Hal tersebut seperti yang dialami KPM di Desa Citamian, Kecamatan Maniis. Mereka komplain ke kantirlor desa setempat, karena beras yang mereka terima tidak sesuai timbangannya. Harusnya mereka terima sebanyak 10 kg per KPM, justru jumlahnya hanya 8 kg.
Kepala Urusan Kesejahteraan Masyarakat (Kaur Kesra), Iwan Pernama mengatakan, beberapa hari ini pihaknya mendapat aduan dari para KPM. Mereka melaporkan beras yang mereka terima dari program BPNT tidak sesuai beratnya.
Namun demikian, pihaknya mengaku tidak tahu menahu soal kekeliruan dalam timbangan beras ini. Karena, beras bantuan ini sudah diterima desanya sudah dalam kondisi dikemas dari suplayer.
"Saya juga kecolongan. Ternyata, pas ditimbang ulang memang benar jumlahnya berkurang dua kilogram," ujar Iwan di kantornya, Kamis (21/2/2019).

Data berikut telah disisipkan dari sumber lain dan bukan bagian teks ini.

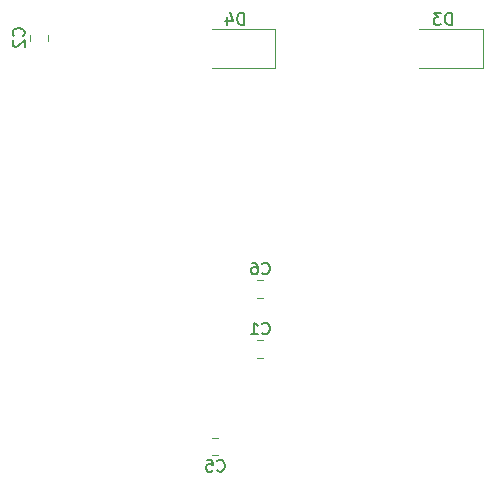
<source format=gbr>
G04 #@! TF.GenerationSoftware,KiCad,Pcbnew,(5.1.10)-1*
G04 #@! TF.CreationDate,2021-08-17T16:02:48+03:00*
G04 #@! TF.ProjectId,ControlledBlinds,436f6e74-726f-46c6-9c65-64426c696e64,rev?*
G04 #@! TF.SameCoordinates,Original*
G04 #@! TF.FileFunction,Legend,Bot*
G04 #@! TF.FilePolarity,Positive*
%FSLAX46Y46*%
G04 Gerber Fmt 4.6, Leading zero omitted, Abs format (unit mm)*
G04 Created by KiCad (PCBNEW (5.1.10)-1) date 2021-08-17 16:02:48*
%MOMM*%
%LPD*%
G01*
G04 APERTURE LIST*
%ADD10C,0.120000*%
%ADD11C,0.150000*%
G04 APERTURE END LIST*
D10*
X83766252Y-75665000D02*
X83243748Y-75665000D01*
X83766252Y-74195000D02*
X83243748Y-74195000D01*
X64035000Y-48313748D02*
X64035000Y-48836252D01*
X65505000Y-48313748D02*
X65505000Y-48836252D01*
X79433748Y-82450000D02*
X79956252Y-82450000D01*
X79433748Y-83920000D02*
X79956252Y-83920000D01*
X83766252Y-69115000D02*
X83243748Y-69115000D01*
X83766252Y-70585000D02*
X83243748Y-70585000D01*
X102365000Y-47880000D02*
X102365000Y-51180000D01*
X102365000Y-51180000D02*
X96965000Y-51180000D01*
X102365000Y-47880000D02*
X96965000Y-47880000D01*
X84775000Y-47880000D02*
X79375000Y-47880000D01*
X84775000Y-51180000D02*
X79375000Y-51180000D01*
X84775000Y-47880000D02*
X84775000Y-51180000D01*
D11*
X83671666Y-73607142D02*
X83719285Y-73654761D01*
X83862142Y-73702380D01*
X83957380Y-73702380D01*
X84100238Y-73654761D01*
X84195476Y-73559523D01*
X84243095Y-73464285D01*
X84290714Y-73273809D01*
X84290714Y-73130952D01*
X84243095Y-72940476D01*
X84195476Y-72845238D01*
X84100238Y-72750000D01*
X83957380Y-72702380D01*
X83862142Y-72702380D01*
X83719285Y-72750000D01*
X83671666Y-72797619D01*
X82719285Y-73702380D02*
X83290714Y-73702380D01*
X83005000Y-73702380D02*
X83005000Y-72702380D01*
X83100238Y-72845238D01*
X83195476Y-72940476D01*
X83290714Y-72988095D01*
X63447142Y-48408333D02*
X63494761Y-48360714D01*
X63542380Y-48217857D01*
X63542380Y-48122619D01*
X63494761Y-47979761D01*
X63399523Y-47884523D01*
X63304285Y-47836904D01*
X63113809Y-47789285D01*
X62970952Y-47789285D01*
X62780476Y-47836904D01*
X62685238Y-47884523D01*
X62590000Y-47979761D01*
X62542380Y-48122619D01*
X62542380Y-48217857D01*
X62590000Y-48360714D01*
X62637619Y-48408333D01*
X62637619Y-48789285D02*
X62590000Y-48836904D01*
X62542380Y-48932142D01*
X62542380Y-49170238D01*
X62590000Y-49265476D01*
X62637619Y-49313095D01*
X62732857Y-49360714D01*
X62828095Y-49360714D01*
X62970952Y-49313095D01*
X63542380Y-48741666D01*
X63542380Y-49360714D01*
X79861666Y-85222142D02*
X79909285Y-85269761D01*
X80052142Y-85317380D01*
X80147380Y-85317380D01*
X80290238Y-85269761D01*
X80385476Y-85174523D01*
X80433095Y-85079285D01*
X80480714Y-84888809D01*
X80480714Y-84745952D01*
X80433095Y-84555476D01*
X80385476Y-84460238D01*
X80290238Y-84365000D01*
X80147380Y-84317380D01*
X80052142Y-84317380D01*
X79909285Y-84365000D01*
X79861666Y-84412619D01*
X78956904Y-84317380D02*
X79433095Y-84317380D01*
X79480714Y-84793571D01*
X79433095Y-84745952D01*
X79337857Y-84698333D01*
X79099761Y-84698333D01*
X79004523Y-84745952D01*
X78956904Y-84793571D01*
X78909285Y-84888809D01*
X78909285Y-85126904D01*
X78956904Y-85222142D01*
X79004523Y-85269761D01*
X79099761Y-85317380D01*
X79337857Y-85317380D01*
X79433095Y-85269761D01*
X79480714Y-85222142D01*
X83671666Y-68527142D02*
X83719285Y-68574761D01*
X83862142Y-68622380D01*
X83957380Y-68622380D01*
X84100238Y-68574761D01*
X84195476Y-68479523D01*
X84243095Y-68384285D01*
X84290714Y-68193809D01*
X84290714Y-68050952D01*
X84243095Y-67860476D01*
X84195476Y-67765238D01*
X84100238Y-67670000D01*
X83957380Y-67622380D01*
X83862142Y-67622380D01*
X83719285Y-67670000D01*
X83671666Y-67717619D01*
X82814523Y-67622380D02*
X83005000Y-67622380D01*
X83100238Y-67670000D01*
X83147857Y-67717619D01*
X83243095Y-67860476D01*
X83290714Y-68050952D01*
X83290714Y-68431904D01*
X83243095Y-68527142D01*
X83195476Y-68574761D01*
X83100238Y-68622380D01*
X82909761Y-68622380D01*
X82814523Y-68574761D01*
X82766904Y-68527142D01*
X82719285Y-68431904D01*
X82719285Y-68193809D01*
X82766904Y-68098571D01*
X82814523Y-68050952D01*
X82909761Y-68003333D01*
X83100238Y-68003333D01*
X83195476Y-68050952D01*
X83243095Y-68098571D01*
X83290714Y-68193809D01*
X99703095Y-47482380D02*
X99703095Y-46482380D01*
X99465000Y-46482380D01*
X99322142Y-46530000D01*
X99226904Y-46625238D01*
X99179285Y-46720476D01*
X99131666Y-46910952D01*
X99131666Y-47053809D01*
X99179285Y-47244285D01*
X99226904Y-47339523D01*
X99322142Y-47434761D01*
X99465000Y-47482380D01*
X99703095Y-47482380D01*
X98798333Y-46482380D02*
X98179285Y-46482380D01*
X98512619Y-46863333D01*
X98369761Y-46863333D01*
X98274523Y-46910952D01*
X98226904Y-46958571D01*
X98179285Y-47053809D01*
X98179285Y-47291904D01*
X98226904Y-47387142D01*
X98274523Y-47434761D01*
X98369761Y-47482380D01*
X98655476Y-47482380D01*
X98750714Y-47434761D01*
X98798333Y-47387142D01*
X82113095Y-47482380D02*
X82113095Y-46482380D01*
X81875000Y-46482380D01*
X81732142Y-46530000D01*
X81636904Y-46625238D01*
X81589285Y-46720476D01*
X81541666Y-46910952D01*
X81541666Y-47053809D01*
X81589285Y-47244285D01*
X81636904Y-47339523D01*
X81732142Y-47434761D01*
X81875000Y-47482380D01*
X82113095Y-47482380D01*
X80684523Y-46815714D02*
X80684523Y-47482380D01*
X80922619Y-46434761D02*
X81160714Y-47149047D01*
X80541666Y-47149047D01*
M02*

</source>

Iwan mengaku, pihak penyalur beras bantuan ini, yakni PB IKAH BBR dari Kabupaten Subang. Memang, untuk kualitas berasnya lumayan bagus. Hanya saja, timbangannya tidak sesuai. "Setiap datang barang, saya tidak pernah menimbangnya kembali," jelas dia.
Dia menambahkan, untuk di Desa Citamiang sendiri ada 70 Kepala Keluarga (KK) yang mendapatkan bantuan BPNT ini.
"Ada 70 KK untuk penerima bantuan, namun yang sudah ngambil baru 5 KK. Jadi, ada sisa 65 lagi masih di kantor Desa," tambah dia.
Sementara itu, Kapolsek Maniis, AKP Agus Wahyudin mengatakan, awalnya pihaknya menerima aduan dari masyarakat yang berhak menerima bantuan sosial BPNT yang tidak sesuai saat diterima.
"Masyarakat menyampaikan hal-hal tidak sesuai dengan dari jumlah timbangan, yang sesuai dengan ketentuan pusat. Saat ditelusuri, memang benar adanya," jelas dia.
Dari keterangan warga, mereka sudah beberapa kali menerima bantuan beras ini selama empat bulan terakhir. Makanya, mereka langsung laporan.
"Hasil temuan kami dilapangan, sudah kami laporkan ke Satgas Bantuan sosial di Mapolres Purwakarta untuk dilakukan pemeriksaan lebih lanjut," pungkasnya.